* **TO DO**
Write the records out exactly as they read, but not the pictures.

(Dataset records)
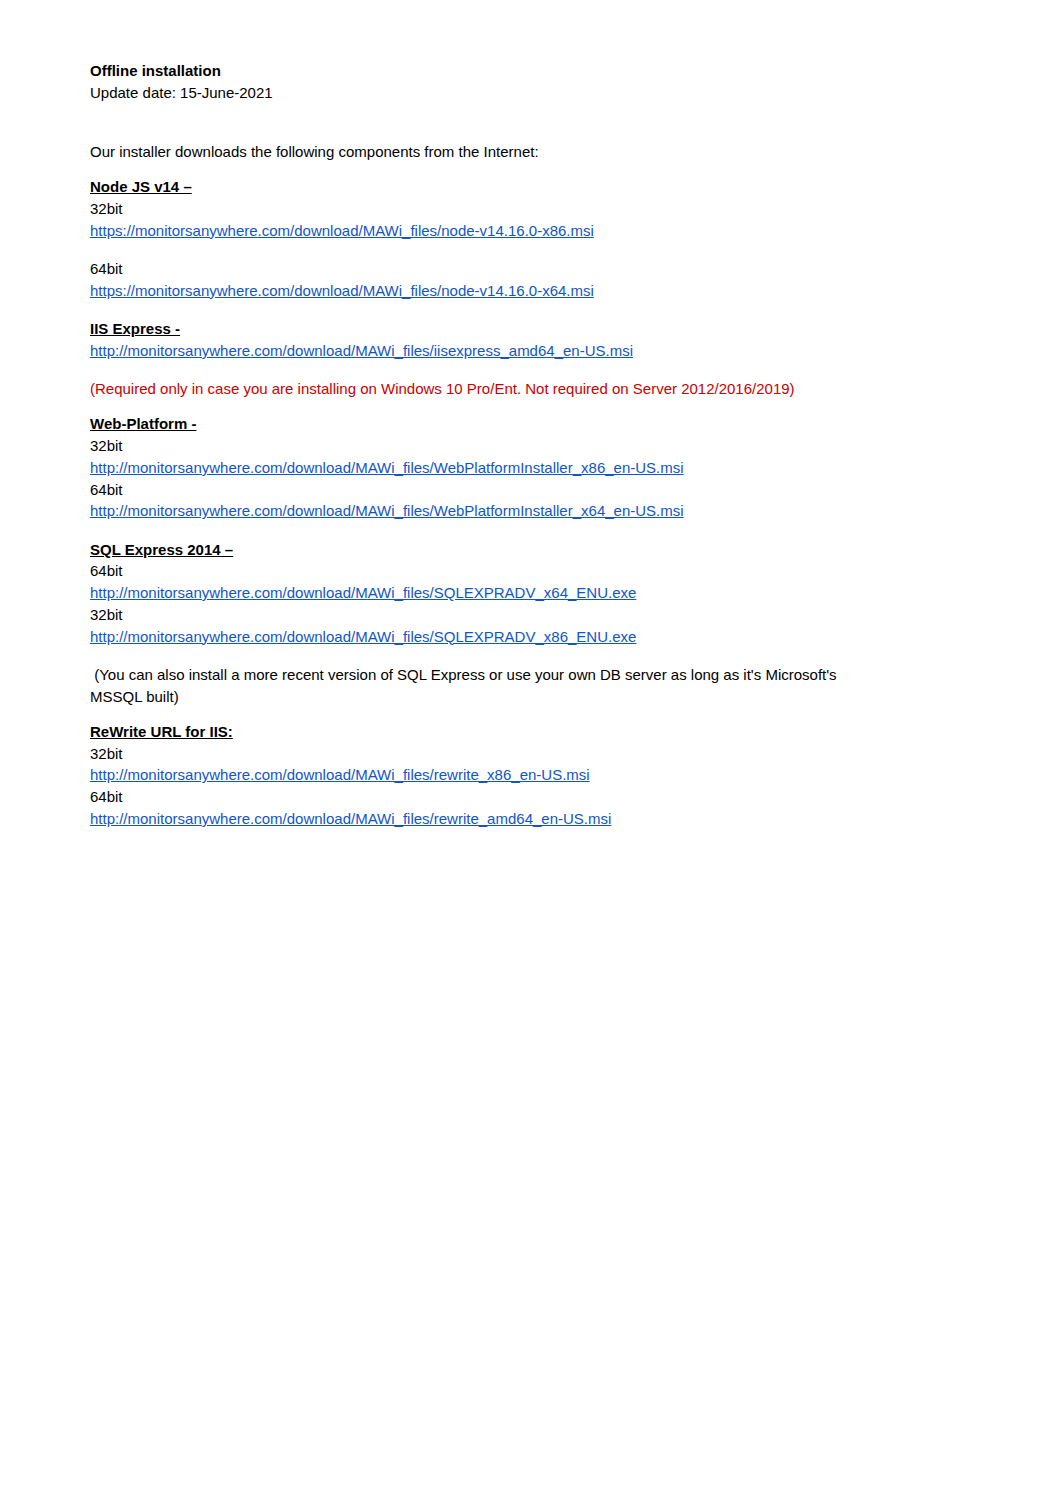Offline installation
Update date: 15-June-2021
Our installer downloads the following components from the Internet:
Node JS v14 –
32bit https://monitorsanywhere.com/download/MAWi_files/node-v14.16.0-x86.msi
64bit https://monitorsanywhere.com/download/MAWi_files/node-v14.16.0-x64.msi
IIS Express -
http://monitorsanywhere.com/download/MAWi_files/iisexpress_amd64_en-US.msi
(Required only in case you are installing on Windows 10 Pro/Ent. Not required on Server 2012/2016/2019)
Web-Platform -
32bit http://monitorsanywhere.com/download/MAWi_files/WebPlatformInstaller_x86_en-US.msi
64bit http://monitorsanywhere.com/download/MAWi_files/WebPlatformInstaller_x64_en-US.msi
SQL Express 2014 –
64bit http://monitorsanywhere.com/download/MAWi_files/SQLEXPRADV_x64_ENU.exe
32bit http://monitorsanywhere.com/download/MAWi_files/SQLEXPRADV_x86_ENU.exe
(You can also install a more recent version of SQL Express or use your own DB server as long as it's Microsoft's MSSQL built)
ReWrite URL for IIS:
32bit http://monitorsanywhere.com/download/MAWi_files/rewrite_x86_en-US.msi
64bit http://monitorsanywhere.com/download/MAWi_files/rewrite_amd64_en-US.msi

* **RESULT FOR THIS EXERCISE**
Offline installation
Update date: 15-June-2021
Our installer downloads the following components from the Internet:
Node JS v14 –
32bit https://monitorsanywhere.com/download/MAWi_files/node-v14.16.0-x86.msi
64bit https://monitorsanywhere.com/download/MAWi_files/node-v14.16.0-x64.msi
IIS Express -
http://monitorsanywhere.com/download/MAWi_files/iisexpress_amd64_en-US.msi
(Required only in case you are installing on Windows 10 Pro/Ent. Not required on Server 2012/2016/2019)
Web-Platform -
32bit http://monitorsanywhere.com/download/MAWi_files/WebPlatformInstaller_x86_en-US.msi
64bit http://monitorsanywhere.com/download/MAWi_files/WebPlatformInstaller_x64_en-US.msi
SQL Express 2014 –
64bit http://monitorsanywhere.com/download/MAWi_files/SQLEXPRADV_x64_ENU.exe
32bit http://monitorsanywhere.com/download/MAWi_files/SQLEXPRADV_x86_ENU.exe
(You can also install a more recent version of SQL Express or use your own DB server as long as it's Microsoft's MSSQL built)
ReWrite URL for IIS:
32bit http://monitorsanywhere.com/download/MAWi_files/rewrite_x86_en-US.msi
64bit http://monitorsanywhere.com/download/MAWi_files/rewrite_amd64_en-US.msi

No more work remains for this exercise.